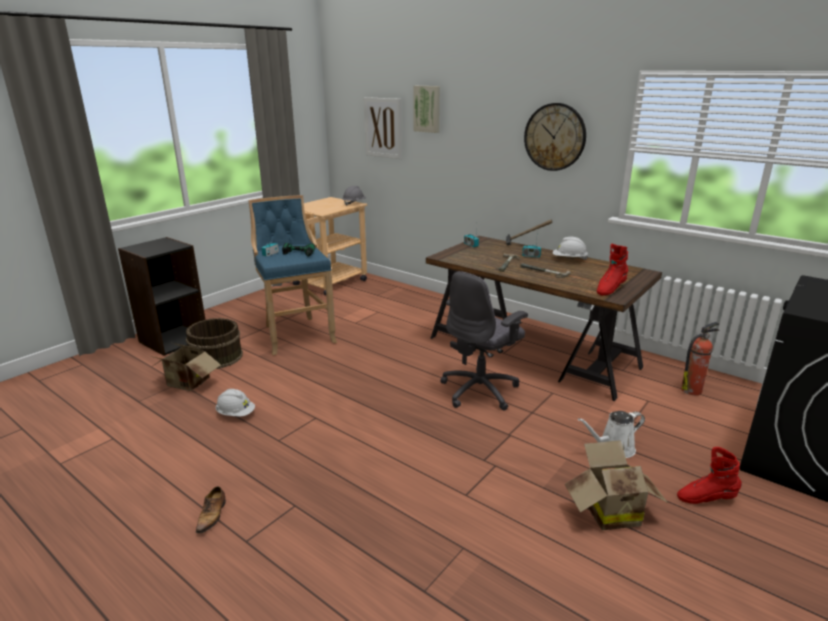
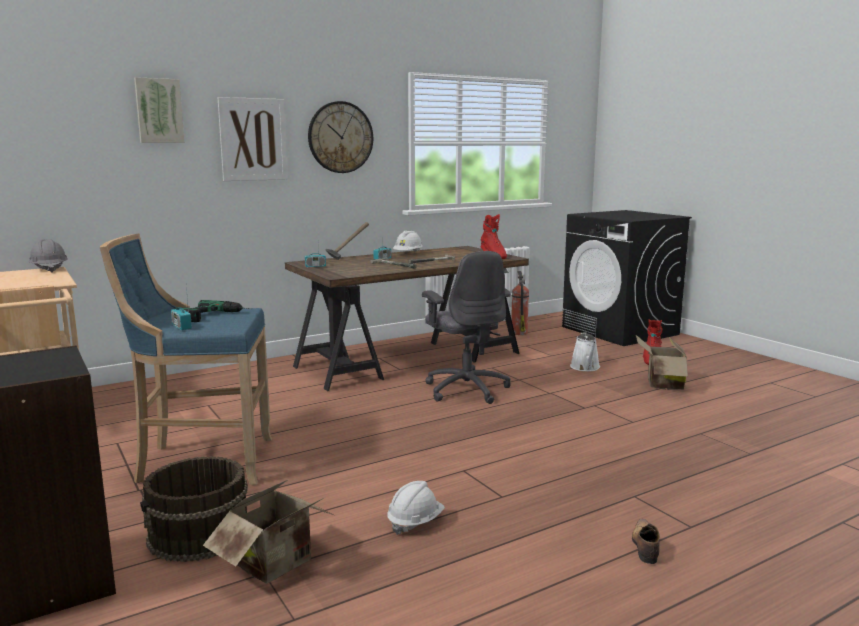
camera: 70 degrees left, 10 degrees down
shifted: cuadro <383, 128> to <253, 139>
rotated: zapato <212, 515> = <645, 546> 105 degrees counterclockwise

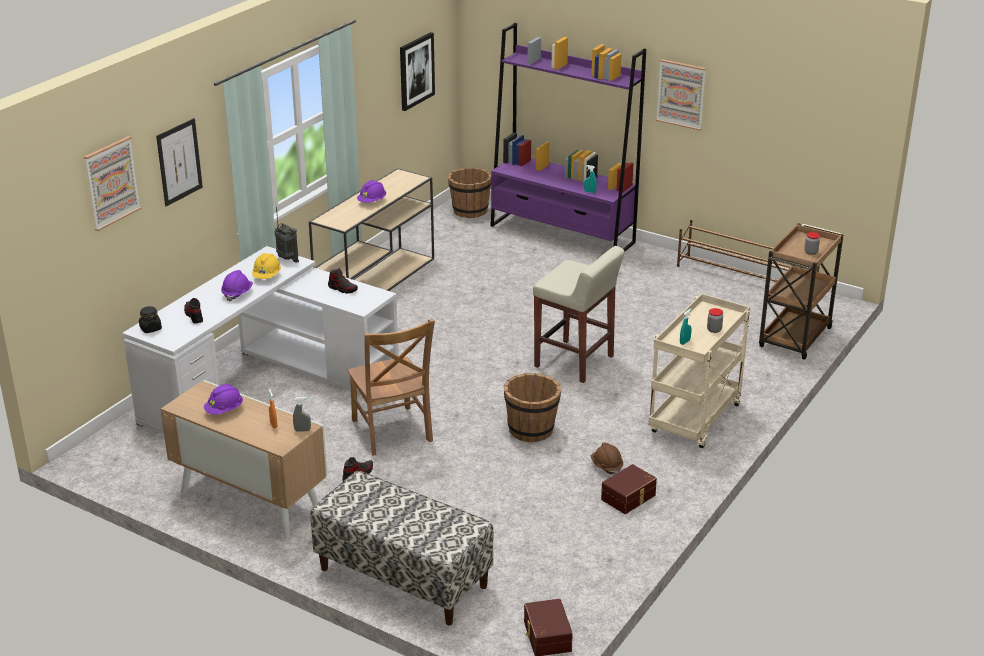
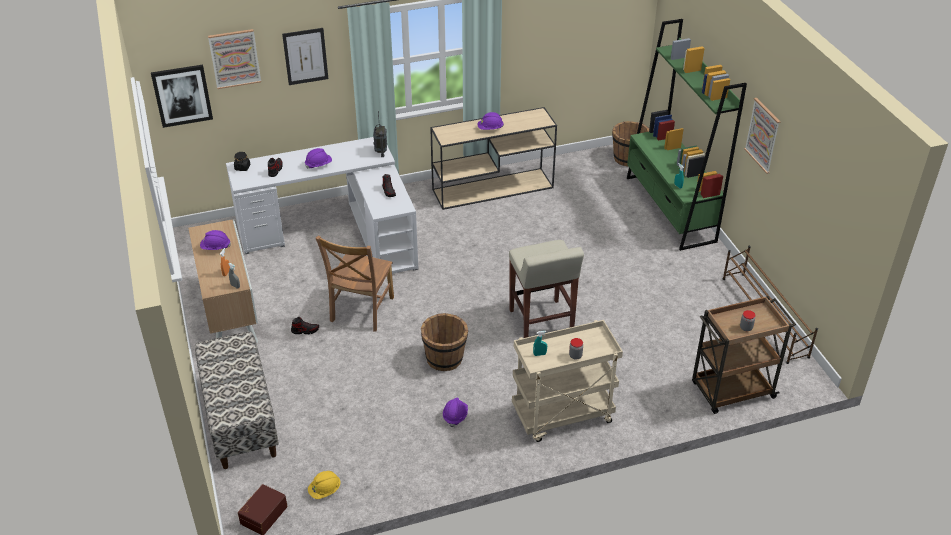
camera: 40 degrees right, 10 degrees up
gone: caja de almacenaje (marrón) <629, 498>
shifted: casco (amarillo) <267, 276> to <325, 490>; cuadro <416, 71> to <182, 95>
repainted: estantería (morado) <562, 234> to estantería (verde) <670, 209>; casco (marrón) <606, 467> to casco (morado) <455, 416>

○ ○ ○

> **Task statement**: Every line from the one containing "gone: caja de almacenaje (marrón) <629, 498>" to the final line of the listing above should be set down exactly, with nothing added.

> **Written answer**:
gone: caja de almacenaje (marrón) <629, 498>
shifted: casco (amarillo) <267, 276> to <325, 490>; cuadro <416, 71> to <182, 95>
repainted: estantería (morado) <562, 234> to estantería (verde) <670, 209>; casco (marrón) <606, 467> to casco (morado) <455, 416>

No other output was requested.